Thinking about leasing some land in Bartow county next year. I was in a club in the Kingston area for 10 years,until it was sold to Barnsley Gardens. I'm in the process of trying to find some land.If anyone is intrested,leave me info so I can get in touch with you if I find some.I won't know anything until around August,but if you contact me,You will be tops on the list.  Thanx The Goose


----------



## MSU bowhunter (Dec 19, 2007)

oh yeah, let me know.  I need something close.


----------



## Rem270 (Dec 20, 2007)

Looking for a club close to home as an alternative to my club this year, let me know something please.

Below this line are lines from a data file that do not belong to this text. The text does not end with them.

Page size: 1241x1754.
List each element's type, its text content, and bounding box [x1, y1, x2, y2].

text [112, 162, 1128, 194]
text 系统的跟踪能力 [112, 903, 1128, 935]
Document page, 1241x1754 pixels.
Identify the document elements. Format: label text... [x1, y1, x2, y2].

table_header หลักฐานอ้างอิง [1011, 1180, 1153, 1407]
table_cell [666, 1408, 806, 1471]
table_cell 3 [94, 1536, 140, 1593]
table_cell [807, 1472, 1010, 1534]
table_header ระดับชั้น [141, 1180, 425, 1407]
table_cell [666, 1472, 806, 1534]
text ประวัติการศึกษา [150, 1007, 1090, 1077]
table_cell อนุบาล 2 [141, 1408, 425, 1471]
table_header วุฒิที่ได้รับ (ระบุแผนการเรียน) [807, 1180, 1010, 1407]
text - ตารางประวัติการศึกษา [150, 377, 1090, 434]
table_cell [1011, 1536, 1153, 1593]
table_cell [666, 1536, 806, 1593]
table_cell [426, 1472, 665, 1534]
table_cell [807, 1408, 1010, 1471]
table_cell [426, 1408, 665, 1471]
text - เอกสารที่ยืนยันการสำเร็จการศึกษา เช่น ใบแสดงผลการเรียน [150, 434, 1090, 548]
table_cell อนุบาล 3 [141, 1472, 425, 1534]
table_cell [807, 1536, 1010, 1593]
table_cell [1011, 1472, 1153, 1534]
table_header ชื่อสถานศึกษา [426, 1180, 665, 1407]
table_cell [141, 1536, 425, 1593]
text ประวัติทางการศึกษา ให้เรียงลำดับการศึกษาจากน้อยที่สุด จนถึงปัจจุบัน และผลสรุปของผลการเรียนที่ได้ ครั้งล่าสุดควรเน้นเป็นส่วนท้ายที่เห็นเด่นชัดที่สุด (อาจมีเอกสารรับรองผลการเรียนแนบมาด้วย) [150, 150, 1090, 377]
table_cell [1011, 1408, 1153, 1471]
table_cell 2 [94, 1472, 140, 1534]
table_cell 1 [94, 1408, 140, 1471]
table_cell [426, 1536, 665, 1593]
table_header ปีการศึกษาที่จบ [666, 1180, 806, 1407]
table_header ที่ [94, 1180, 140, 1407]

PM sent.


----------



## ATLRoach (Dec 21, 2007)

Let me know as well.


----------



## pbk84 (Dec 21, 2007)

Im in let  me know


----------



## polaris30144 (Dec 23, 2007)

Let me know. 2 people.


----------



## todd (Dec 25, 2007)

Let me Know as well


----------



## Lady Ducked'up (Dec 25, 2007)

I am looking also.


----------



## 7MAGMIKE (Dec 25, 2007)

Let me know, I'm interested.


----------



## msubulldog (Dec 27, 2007)

I would be interested.


----------



## sbrown (Dec 30, 2007)

Interested, will send PM


----------



## Yel95 (Dec 31, 2007)

I sent you a PM.


----------



## aubie (Jan 3, 2008)

I'm interested


----------



## dherrin (Jan 4, 2008)

*club*

I'm very interested


----------



## CARDNUT (Jan 4, 2008)

What's the word GOOSE....? Heard anything yet?.... Just let me know and it's on like Donkie Kong........NUT


----------



## 7MAGMIKE (Jan 5, 2008)

Looks like 15 guys so far that would make a nice hunting club.  So what's up?  I'm up for it.


----------



## orangesmoke20 (Jan 5, 2008)

*club*

im interested also,give me info as soon as you get it,thanks


----------



## Phat Mitch (Jan 9, 2008)

Phat Mitch Interested


----------



## pidget (Jan 9, 2008)

i will be interested if you find some. e-mail me a ppk2005rn@windstream.net and i would be glad to join. i have been hunting in talbot county for the last 23 years and the private land i hunt just got sold because my friend passed away last may


----------